I was asked to post my hint as an answer. I'm going to elaborate a little, though.
The first thing to observe is that the inner product only depends on its values on a basis. Let me restrict to complex vector spaces (for me an inner product is linear in the first variable and anti-linear in the second one). So let $\langle\cdot,\cdot\rangle$ be an inner product on $\mathbb{C}^n$ and let $(v_1,\ldots,v_n)$ be a basis. Now if $x = x_{1} v_{1} + \cdots + x_{n}v_{n}$ and $y = y_{1} v_{1} + \cdots + y_{n} v_{n}$ are two arbitrary vectors, we get by using sesquilinearity that $\langle x,y \rangle = \sum_{i,j = 1}^{n} \langle v_{i}, v_{j}\rangle\, x_{i} \, \bar{y}_{j}.$ This shows that the values $a_{ij} = \langle v_{i},v_{j} \rangle$, $i,j = 1,\ldots,n$ determine the inner product entirely.
Let us consider the $n \times n$ matrix $A = (a_{ij})_{i,j =1}^{n}$ a bit more closely. First of all, notice that $a_{ij} = \langle v_{i},v_{j} \rangle = \overline{\langle v_{j},v_{i} \rangle} = \overline{a_{ji}}$ by the symmetry of the inner product. Writing this in matrix form, this is equivalent to $A^{\ast} = A$, where $A^{\ast}$ is the conjugate-transpose of $A$. In general, a matrix $A$ satisfying $A^{\ast} = A$ is called Hermitian. The second observation is that we can write the inner product as $\langle x, y \rangle = (A \cdot y)^{\ast} \cdot x,$ where $\cdot$ denotes the matrix product. Now the positive definiteness condition $\langle x, x \rangle \gt 0$ for all $x \neq 0$ can't be expressed as a simple condition on $A$ (but for instance, the combination of diagonal dominance and "Hermitian-ness" is sufficient - off-topic: is the ugly concoction "Hermitian-ness" used in the present case or even "Hermitianity"?! - be that as it may, the link on positive definiteness contains a number of good conditions).

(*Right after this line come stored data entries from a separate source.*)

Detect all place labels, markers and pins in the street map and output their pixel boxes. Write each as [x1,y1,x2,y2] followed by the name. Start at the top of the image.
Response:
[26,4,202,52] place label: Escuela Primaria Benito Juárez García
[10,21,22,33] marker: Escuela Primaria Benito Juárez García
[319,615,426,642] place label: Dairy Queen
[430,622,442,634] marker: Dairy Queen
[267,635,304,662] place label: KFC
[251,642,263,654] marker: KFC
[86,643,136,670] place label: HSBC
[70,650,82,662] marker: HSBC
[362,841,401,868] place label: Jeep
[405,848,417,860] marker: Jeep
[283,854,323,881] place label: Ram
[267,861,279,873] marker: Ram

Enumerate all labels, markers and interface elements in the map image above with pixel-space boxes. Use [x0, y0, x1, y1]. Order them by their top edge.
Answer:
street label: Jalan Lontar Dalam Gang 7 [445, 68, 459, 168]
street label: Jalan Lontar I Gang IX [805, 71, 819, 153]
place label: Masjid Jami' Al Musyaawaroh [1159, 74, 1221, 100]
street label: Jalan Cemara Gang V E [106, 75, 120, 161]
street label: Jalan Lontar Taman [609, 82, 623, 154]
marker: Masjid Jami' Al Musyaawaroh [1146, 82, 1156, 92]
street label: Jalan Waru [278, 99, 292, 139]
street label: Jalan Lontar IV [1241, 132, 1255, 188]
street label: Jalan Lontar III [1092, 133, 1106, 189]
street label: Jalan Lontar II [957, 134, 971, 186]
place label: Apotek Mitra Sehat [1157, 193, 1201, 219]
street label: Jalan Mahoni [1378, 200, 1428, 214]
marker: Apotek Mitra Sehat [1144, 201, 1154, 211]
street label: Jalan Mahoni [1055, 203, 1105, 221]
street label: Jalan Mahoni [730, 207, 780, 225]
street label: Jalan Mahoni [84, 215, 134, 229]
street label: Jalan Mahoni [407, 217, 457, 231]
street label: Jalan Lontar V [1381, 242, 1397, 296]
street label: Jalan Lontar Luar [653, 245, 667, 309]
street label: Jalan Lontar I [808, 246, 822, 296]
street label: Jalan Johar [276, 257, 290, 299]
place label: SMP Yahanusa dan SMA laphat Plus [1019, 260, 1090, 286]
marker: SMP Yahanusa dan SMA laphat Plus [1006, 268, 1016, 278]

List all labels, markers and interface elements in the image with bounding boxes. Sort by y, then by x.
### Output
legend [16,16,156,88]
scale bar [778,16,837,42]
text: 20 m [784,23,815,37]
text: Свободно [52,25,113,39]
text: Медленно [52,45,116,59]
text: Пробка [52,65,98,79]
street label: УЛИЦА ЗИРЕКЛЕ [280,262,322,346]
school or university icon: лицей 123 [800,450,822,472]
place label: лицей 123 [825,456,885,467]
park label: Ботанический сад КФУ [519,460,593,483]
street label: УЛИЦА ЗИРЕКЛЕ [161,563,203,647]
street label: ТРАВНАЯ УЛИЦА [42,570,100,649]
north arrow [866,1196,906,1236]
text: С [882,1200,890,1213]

The point I'm heading at is the following exercise you may or may not want to do (I've done one half of it in the above and left you the easier part):
Exercise: If $A = (a_{ij})_{i,j = 1}^{n}$ is an $n \times n$ Hermitian positive definite matrix, then the expression $ \langle x, y \rangle_{A} := (A \cdot y)^{\ast} \cdot x = \sum_{i,j = 1}^{n} a_{ij}\,x_{i}\,\overline{y_{j}}$ defines an inner product on $\mathbb{C}^{n}$ and conversely, given an inner product, we get a Hermitian positive definite matrix $A$ by the procedure described above.

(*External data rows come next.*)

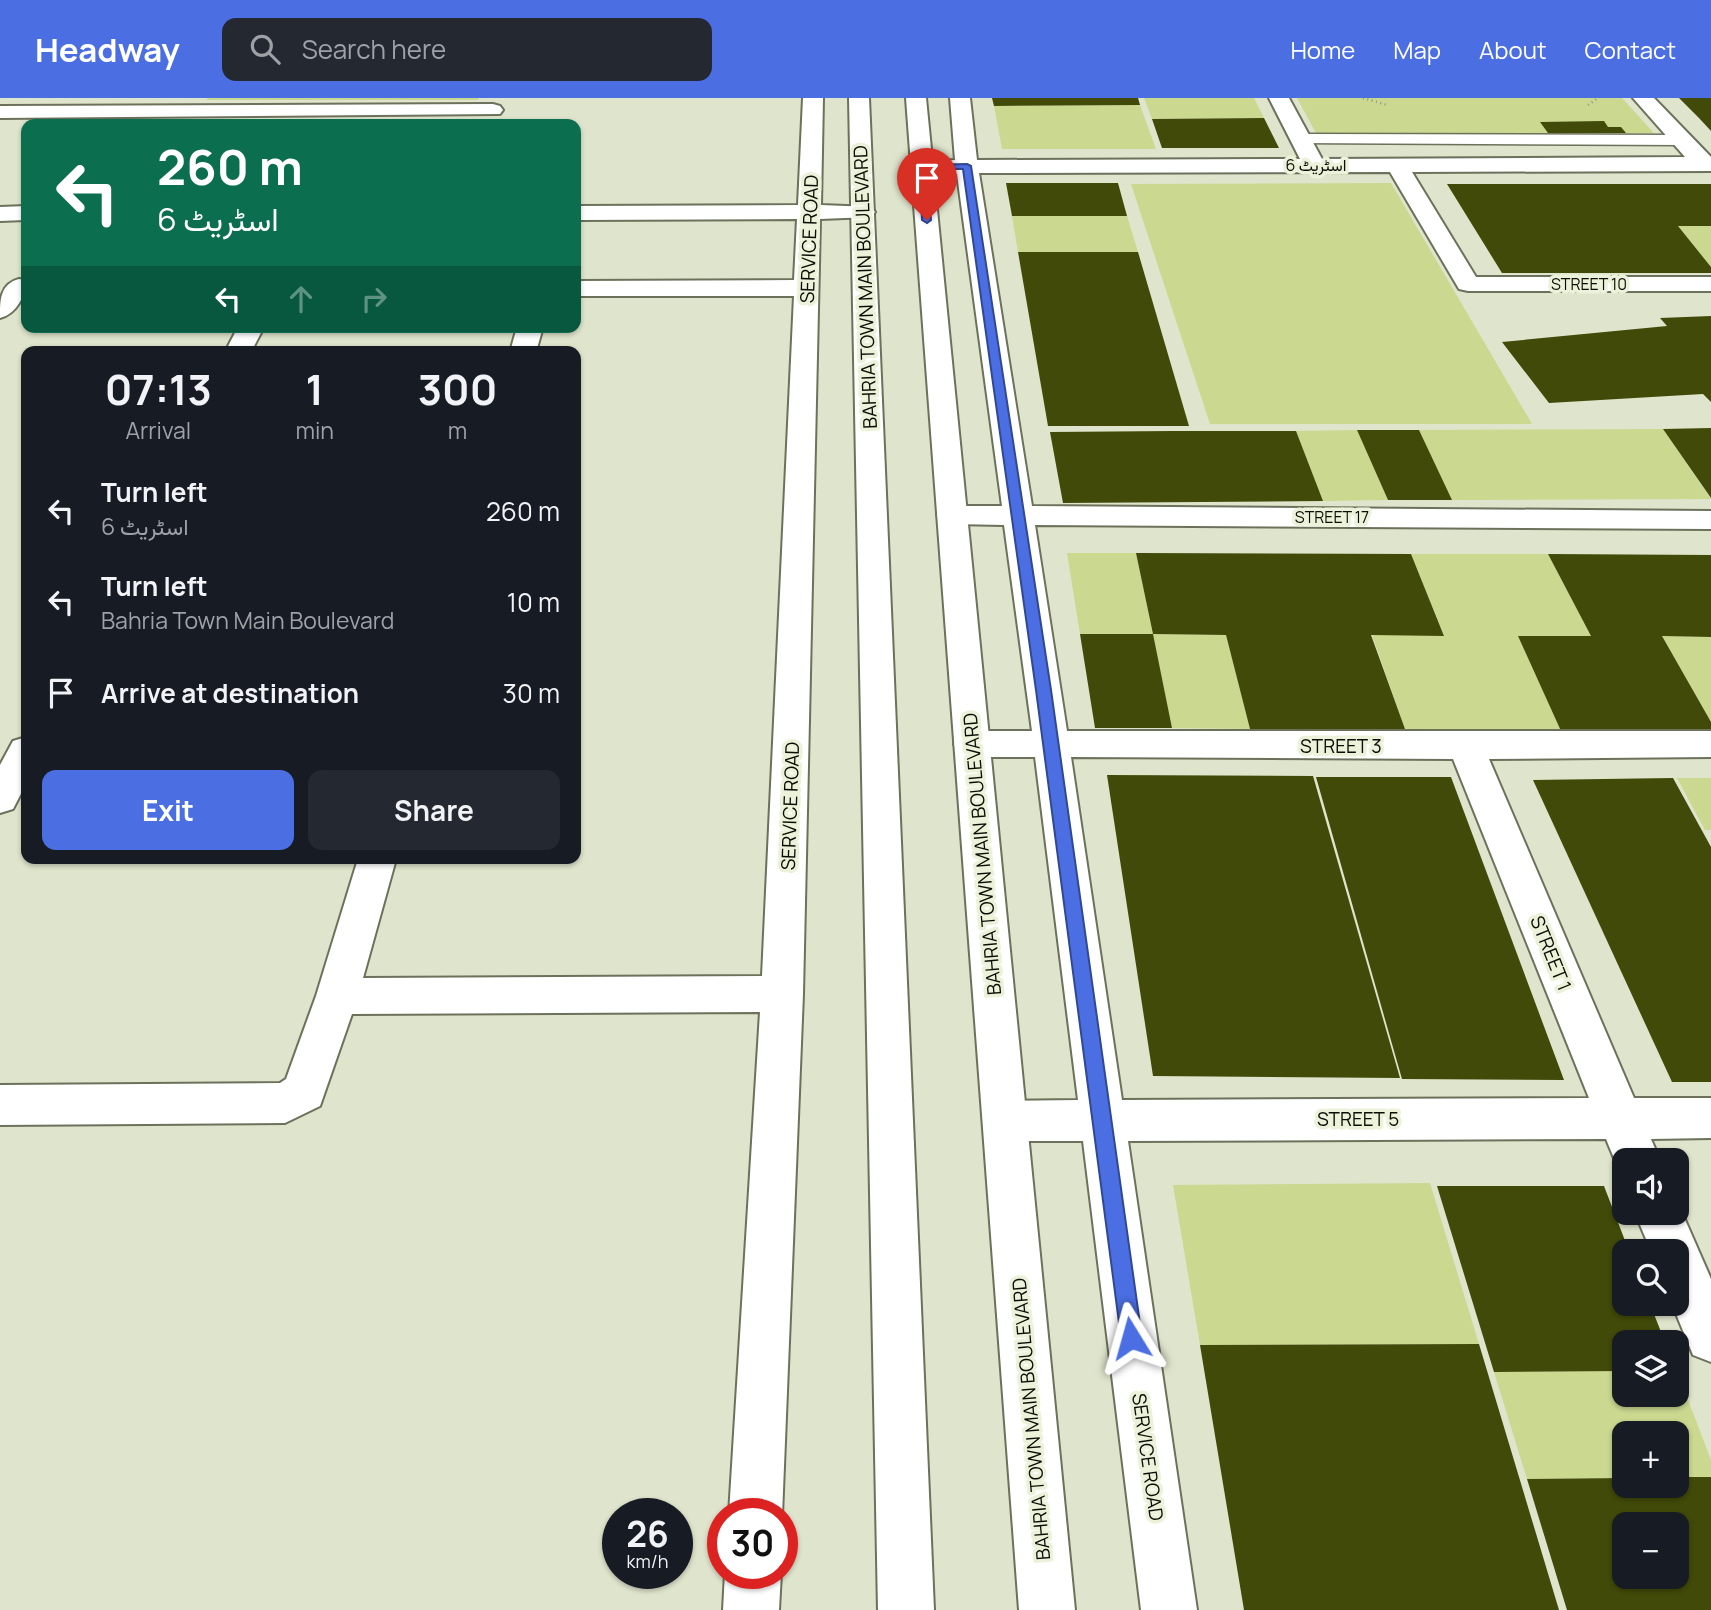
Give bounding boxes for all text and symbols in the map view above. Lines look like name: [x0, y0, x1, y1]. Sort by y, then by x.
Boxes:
search box: [222, 18, 712, 81]
text: Headway: [35, 27, 180, 72]
icon: search: [246, 30, 284, 68]
text: Search here: [302, 31, 446, 67]
text: Home: [1290, 33, 1355, 66]
text: Map: [1393, 33, 1441, 66]
text: About: [1479, 33, 1547, 66]
text: Contact: [1585, 33, 1676, 66]
text: 260 m: [157, 133, 303, 200]
street label: BAHRIA TOWN MAIN BOULEVARD: [847, 145, 883, 429]
icon: left: [42, 147, 133, 238]
pin: [897, 148, 957, 220]
street label: اسٹریٹ 6: [1286, 154, 1346, 176]
icon: arrive: [908, 159, 946, 197]
street label: SERVICE ROAD: [794, 174, 824, 304]
text: اسٹریٹ 6: [157, 197, 279, 241]
street label: STREET 10: [1551, 273, 1627, 295]
icon: left: [209, 280, 247, 318]
icon: ahead: [282, 280, 320, 318]
icon: right: [355, 280, 393, 318]
text: 07:13: [105, 360, 212, 418]
text: 1: [306, 360, 324, 418]
text: 300: [418, 360, 497, 418]
text: Arrival: [125, 414, 191, 446]
text: min: [296, 414, 334, 446]
text: m: [448, 414, 467, 446]
text: Turn left: [101, 474, 208, 510]
icon: left: [42, 492, 80, 530]
text: 260 m: [486, 493, 560, 529]
street label: STREET 17: [1295, 506, 1369, 528]
text: اسٹریٹ 6: [101, 510, 189, 542]
text: Turn left: [101, 568, 208, 604]
icon: left: [42, 583, 80, 621]
text: 10 m: [507, 584, 560, 620]
text: Bahria Town Main Boulevard: [101, 604, 394, 636]
icon: arrive: [42, 674, 80, 712]
text: Arrive at destination: [101, 675, 359, 711]
text: 30 m: [503, 675, 560, 711]
street label: BAHRIA TOWN MAIN BOULEVARD: [957, 712, 1007, 996]
street label: STREET 3: [1300, 733, 1382, 759]
street label: SERVICE ROAD: [775, 741, 805, 871]
button: Exit: [42, 770, 294, 850]
button: Share: [308, 770, 560, 850]
street label: STREET 1: [1524, 912, 1578, 994]
street label: STREET 5: [1317, 1106, 1399, 1132]
map controls: [1612, 1148, 1689, 1589]
button: sound: [1612, 1148, 1689, 1225]
button: search: [1612, 1239, 1689, 1316]
street label: BAHRIA TOWN MAIN BOULEVARD: [1006, 1277, 1056, 1561]
position arrow: [1094, 1301, 1168, 1375]
button: layers: [1612, 1330, 1689, 1407]
street label: SERVICE ROAD: [1126, 1391, 1170, 1523]
button: +: [1612, 1421, 1689, 1498]
speed limit sign: 30: [707, 1498, 798, 1589]
text: 26: [626, 1510, 669, 1558]
button: −: [1612, 1512, 1689, 1589]
text: km/h: [627, 1549, 668, 1573]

Finally, I'm addressing your actual question, so let $(v_{1},\ldots,v_{n})$ be a basis of $\mathbb{C}^{n}$. The condition that this basis should be orthonormal with respect to a stipulated inner product $\langle \cdot, \cdot\rangle$ states that the matrix $A = (a_{ij})_{i,j=1}^{n} = (\langle v_{i},v_{j} \rangle)_{i,j=1}^{n}$ must be the $n \times n$-identity matrix $I_{n}$ (why?). Now it is rather straightforward to check that the expression
$\langle x, y \rangle_{I_{n}} = \sum_{i = 1}^{n} x_{i} \overline{y_{i}}$
actually is an inner product on $\mathbb{C}^{n}$ for which $v_{1},\dots,v_{n}$ is an orthonormal basis (note that I'm expressing $x,y$ in terms of the basis $(v_{1},\ldots,v_{n})$!).
The case of $\mathbb{R}^{n}$ is very similar, simply omit all the complex conjugates, replace conjugate-transpose by ordinary transpose and Hermitian by symmetric.